After assessing John's condition it's decided that he needs to be transported to Hamilton for a full checkup.
The chopper has just touched down on the hospital's helipad when pagers start to go off. As Shand and Petro take John inside they find out that they are needed asap at a motorbike accident. They are anxious to get there, but John is still their priority and they stay with him until he's comfortable and all his paperwork is with the right people. Then, we're off again.
About 25 minutes later we land at a makeshift helipad next to the beach at Tapu, near Thames. Martin came off his bike just up the road and is in the back of the ambulance.
Martin's left hand is bandaged, but still bleeding and he's in a lot of pain. It's likely he will lose three of his fingers, which were all but severed in the crash, reckons the local St John advanced paramedic.
He's a vocal patient, quick to let Shand and Petro know in no uncertain terms what's causing him pain. Ati works hard to calm the man, trying to get him to stay still and settle down, but he cries, curses and struggles with the pain for most of the flight to Hamilton.
When we touch down Martin, with his pants cut open and the drip still bored into his shin bone, is rushed inside for treatment and as he's wheeled away he apologises to the crew for his language and thanks them for their help.
None of them are fazed.
"It's all part of the job," Petro says.
"Yeah, this is just a quiet day," Ati adds.

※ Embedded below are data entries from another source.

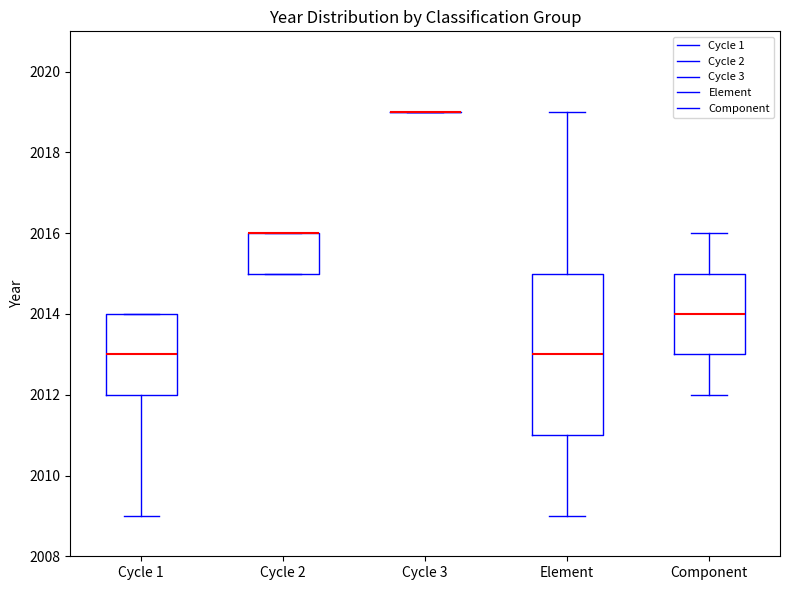

Comparing the boxes themselves (not the whiskers), which one is the tallest?

Element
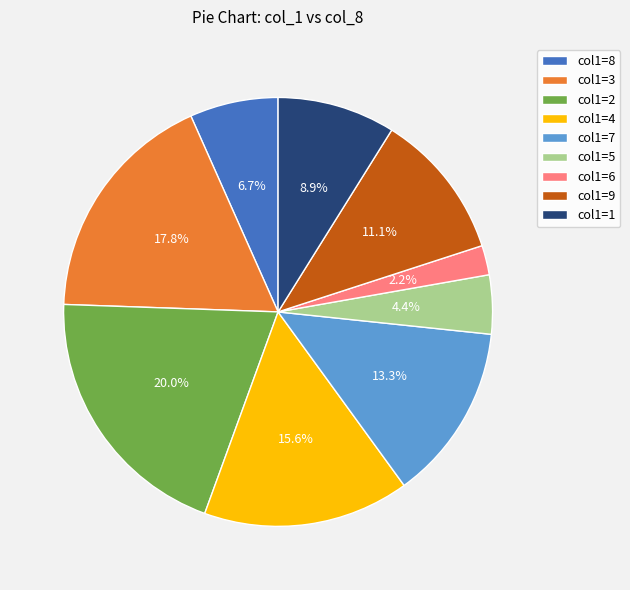

What is the smallest slice in the pie chart?

col1=6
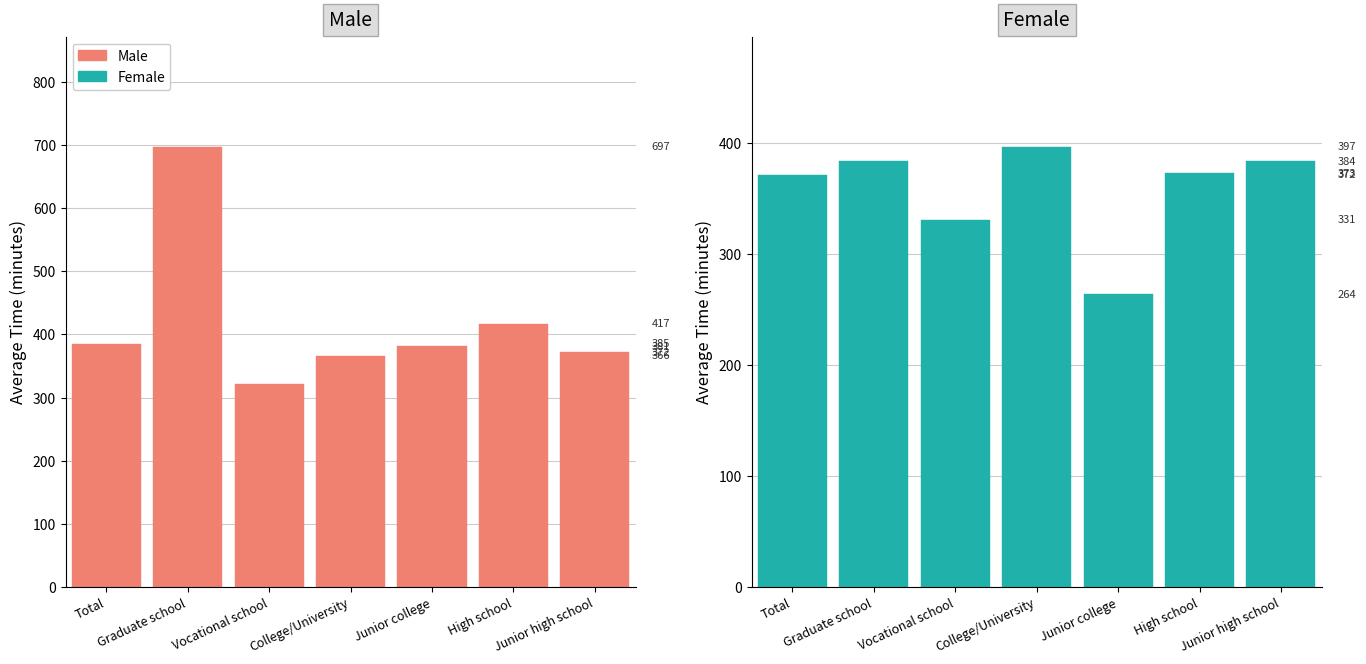

Which has a higher value, Total or Junior college?

Total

By now, the crew have worked two hours over their shift. But as they fly back towards Auckland with a stunning view of the sun setting over the Waikato and two lives saved - no one is complaining.
Rescues at risk
A proposed funding cut could mean the Auckland Westpac Rescue Helicopter will be available for fewer hours and with reduced capability.
The Auckland Regional Amenities Funding Board's draft funding plan 2013-14 proposes cutting 25 per cent of ratepayer funding to the service, which would force the Auckland Rescue Helicopter Trust to rely more on donations from the public.
"If it goes ahead the rescue helicopter will be allocated $900,000 of ratepayer funding for 2013-14 to run the two-helicopter service required to meet current demand," said trust chairman Murray Bolton.
"This does not provide adequate sustainable funding."
Last month Mr Bolton told the Herald the proposal was "ridiculous", and the board's explanation that the trust could raise money elsewhere was unrealistic.